Scientists have already conducted short-term experiments of two-weeks to one month and found that CO2 in very small amounts can escape along rock faults and old petroleum wells into near-by groundwater and release harmful metals such as arsenic and uranium into the water.

Once CO2 reaches a freshwater aquifer, the quality of the drinking water is site specific, and depends on an array of factors including the size of the leak and the types of bacteria in the water, Little said. “By no means would all sites be susceptible to problems of water quality,” Jackson added.

Other researchers are trying to determine how a very large leak might affect the subsurface environment, while the Department of Energy (DOE) and private investors are beginning studies of potential groundwater contamination in the field, rather than in a lab as Jackson and Little did.

EPA’s Rule

The paper was published just as EPA finished a rule designed to protect potential drinking water sources from contamination following a CO2 leak. Announced on November 22, the rule is written for the owners and operators of potential CCS wells. It’s designed to ensure that the wells are appropriately sited, constructed, tested, monitored, and closed, according to EPA.

Sally Benson, director of the Global Climate and Energy Project at Stanford University, said EPA’s rule should protect groundwater because it will make it difficult to inject CO2 too close to a possible drinking water source. She also said the new study doesn’t present any surprises and is not likely to put an obstacle in the way of those CCS projects in the planning stages.
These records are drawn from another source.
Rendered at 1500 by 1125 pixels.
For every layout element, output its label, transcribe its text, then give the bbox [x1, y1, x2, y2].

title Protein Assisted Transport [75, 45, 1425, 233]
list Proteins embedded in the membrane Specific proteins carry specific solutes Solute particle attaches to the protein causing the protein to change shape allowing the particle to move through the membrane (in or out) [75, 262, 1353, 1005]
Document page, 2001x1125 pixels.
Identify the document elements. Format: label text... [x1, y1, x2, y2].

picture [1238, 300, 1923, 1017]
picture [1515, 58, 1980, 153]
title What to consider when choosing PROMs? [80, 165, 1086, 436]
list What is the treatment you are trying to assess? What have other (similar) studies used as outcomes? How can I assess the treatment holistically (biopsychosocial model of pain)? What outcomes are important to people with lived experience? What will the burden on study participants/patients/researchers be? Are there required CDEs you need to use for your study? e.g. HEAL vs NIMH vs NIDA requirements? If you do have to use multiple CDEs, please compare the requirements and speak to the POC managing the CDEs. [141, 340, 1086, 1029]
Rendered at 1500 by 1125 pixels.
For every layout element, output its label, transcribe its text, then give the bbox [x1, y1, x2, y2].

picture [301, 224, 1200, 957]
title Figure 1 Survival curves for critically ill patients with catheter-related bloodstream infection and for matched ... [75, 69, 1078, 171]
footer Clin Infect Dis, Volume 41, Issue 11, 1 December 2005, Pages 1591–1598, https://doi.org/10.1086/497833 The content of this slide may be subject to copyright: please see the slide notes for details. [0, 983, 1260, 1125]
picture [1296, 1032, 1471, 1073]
“Really, it gets down to making sure projects are designed carefully and that the project has monitoring so that one has early warning of any CO2 movements,” Benson added.

But drinking water utilities aren’t convinced that EPA’s rule will protect water sources from metal contamination resulting from the bubbling up of CO2, which is sure to occur in small amounts at least.

Cynthia Lane with the American Water Works Association (AWWA), a nonprofit research and advocacy organization representing researchers and water utilities, said this rule doesn’t include specific site selection criteria. Rather, the rule leaves many of the decisions about site selection and permit approval up to each state.

“It is not as protective as we might like,” said Lane. “We are concerned about the quality of drinking water. There is a definite shift in certain parts of country to use saline or more brackish water for drinking.”

Groundwater protections should be in place for areas in the southwest, such as Las Vegas, where utilities are having a difficult time finding water sources, Lane said. “They are using anything that is wet no matter what the saline content is,” Lane added.

After observing the CO2 percolating through aquifer sand and sediment for a year, Jackson said the study strongly suggests to him that long-term monitoring for CO2 leakage into freshwater aquifers should be part of every CCS project.

The CO2 caused concentrations of manganese, cobalt, nickel, and iron to increase by more than 100 times the original levels (or 2 orders of magnitude), and potentially dangerous uranium and barium increased throughout the entire experiment in some samples. In general, they found that iron and manganese concentrations increased within 100 days. The response of other potentially harmful metals was more varied.

“We don’t want a private homeowner with a well that is not regularly monitored by the local utility to suddenly have elements in their groundwater that they don’t even know about.”

The two researchers are now collecting data on sites that are under consideration by DOE and private consortiums.

“Our next step is to do incubations under a variety of conditions,” said Jackson. “I think we could contribute to a list that indicates why certain sites are better than other sites.”